To enhance the immediate earthquake source identification and estimation of regional ground motion intensity, the third research element provides a framework to compare recorded ground motions at instrument stations with physics-based ground motion simulations from the Cybershake New Zealand v18.6 program. This framework is composed of two main parts based on machine learning algorithms: (1) an earthquake source discriminator based on a gradient boosting machine, and (2) a ground motion map generator based on a predictive generative network. Applied to the recent and complex 14 November 2016 Mw 7.8 Kaikōura earthquake, this method delivers immediate results that are superior to contemporary counterparts, and could provide valuable insights for precise source inversion.

The last research element proposes an automated quality classification of ground motion records.The method utilizes a neural network that non-linearly combines ground motion records quality metrics such as the shape of the Fourier spectrum or the several signal-to-noise ratios and is trained on manually classified data from two New Zealand regions.
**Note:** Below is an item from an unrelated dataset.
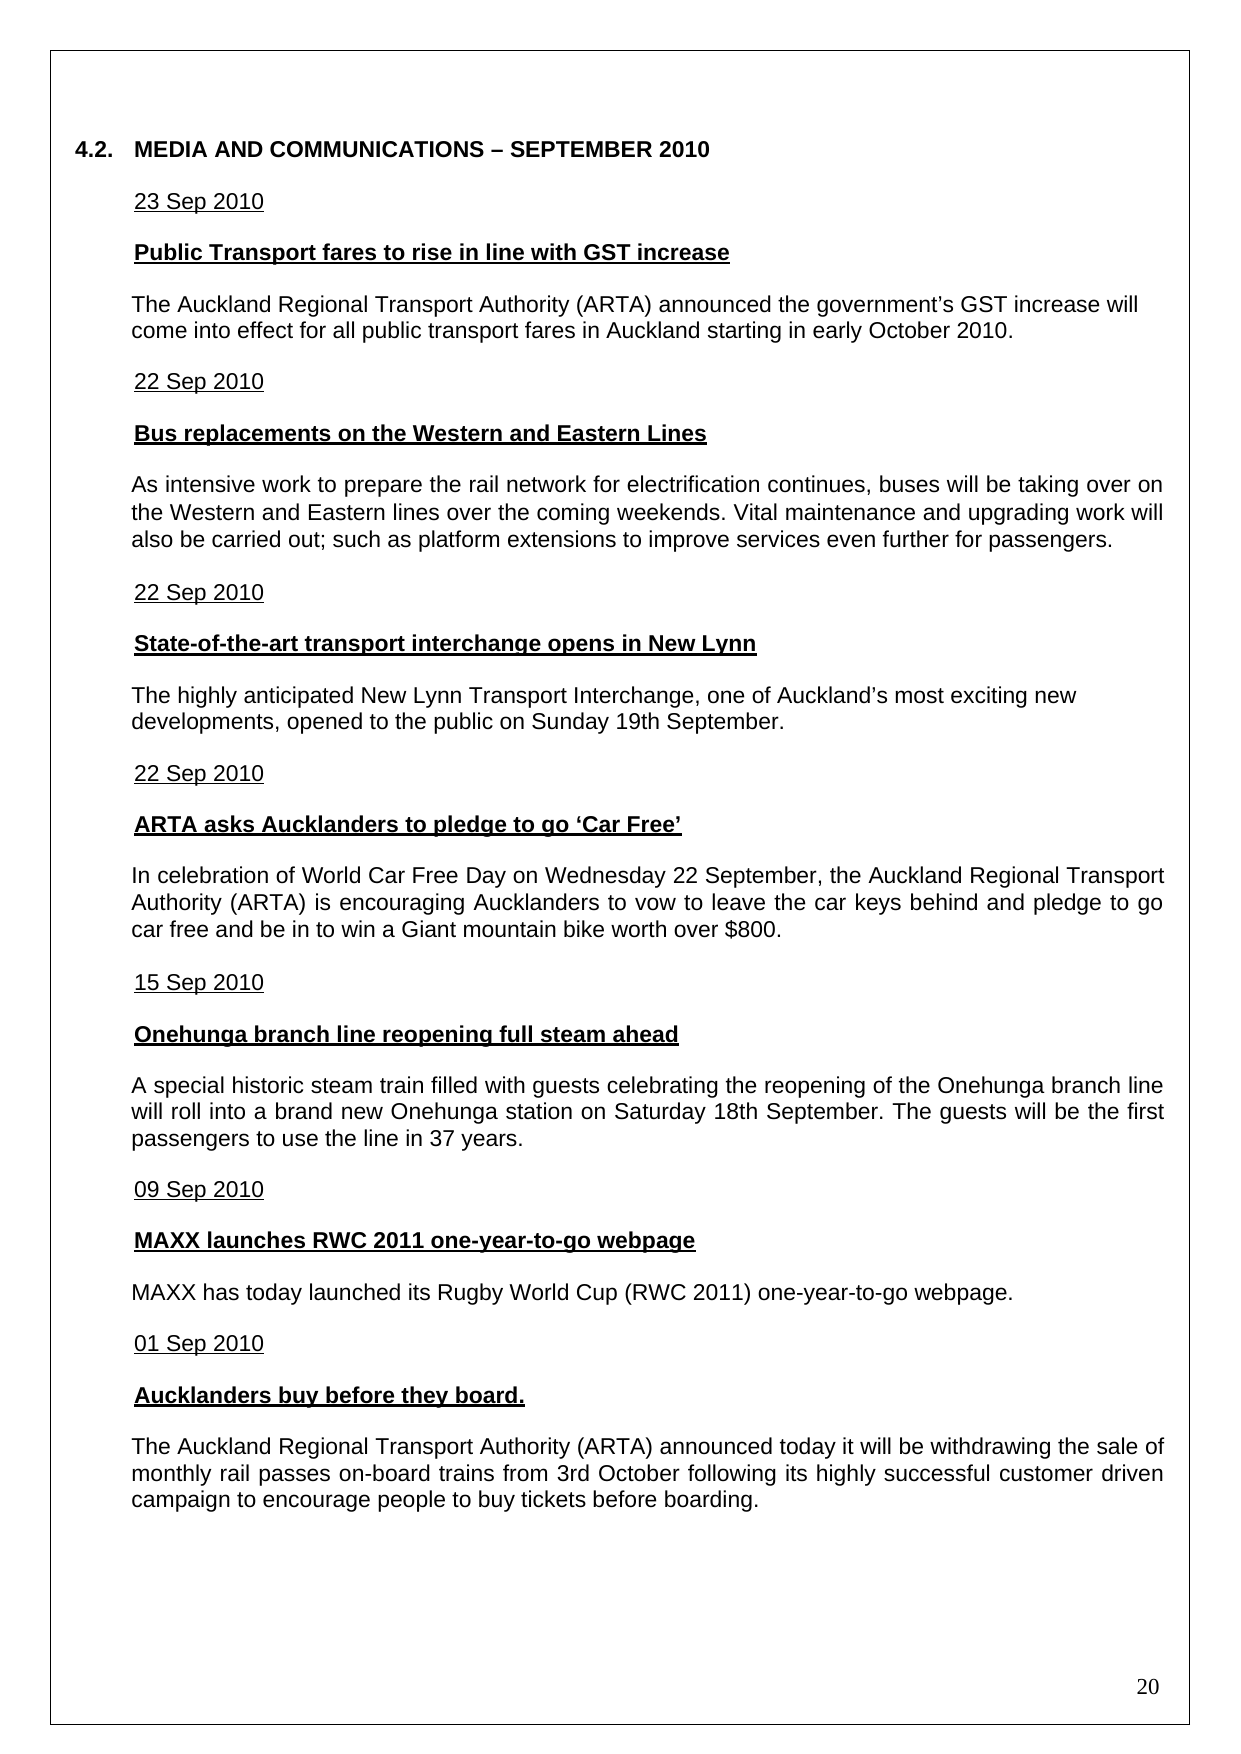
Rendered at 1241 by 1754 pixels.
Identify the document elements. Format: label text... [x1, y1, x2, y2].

The automated method achieves a human-comparable classification quality and its effect on some intensity measures is thoroughly analyzed to ensure that it does not introduce any biases.

In aggregate, the work presented in this dissertation provides new methods that could benefit communities in the pursuit of seismic resilience and provide a solid incentive to foster the application of machine learning technique in the earthquake engineering research field.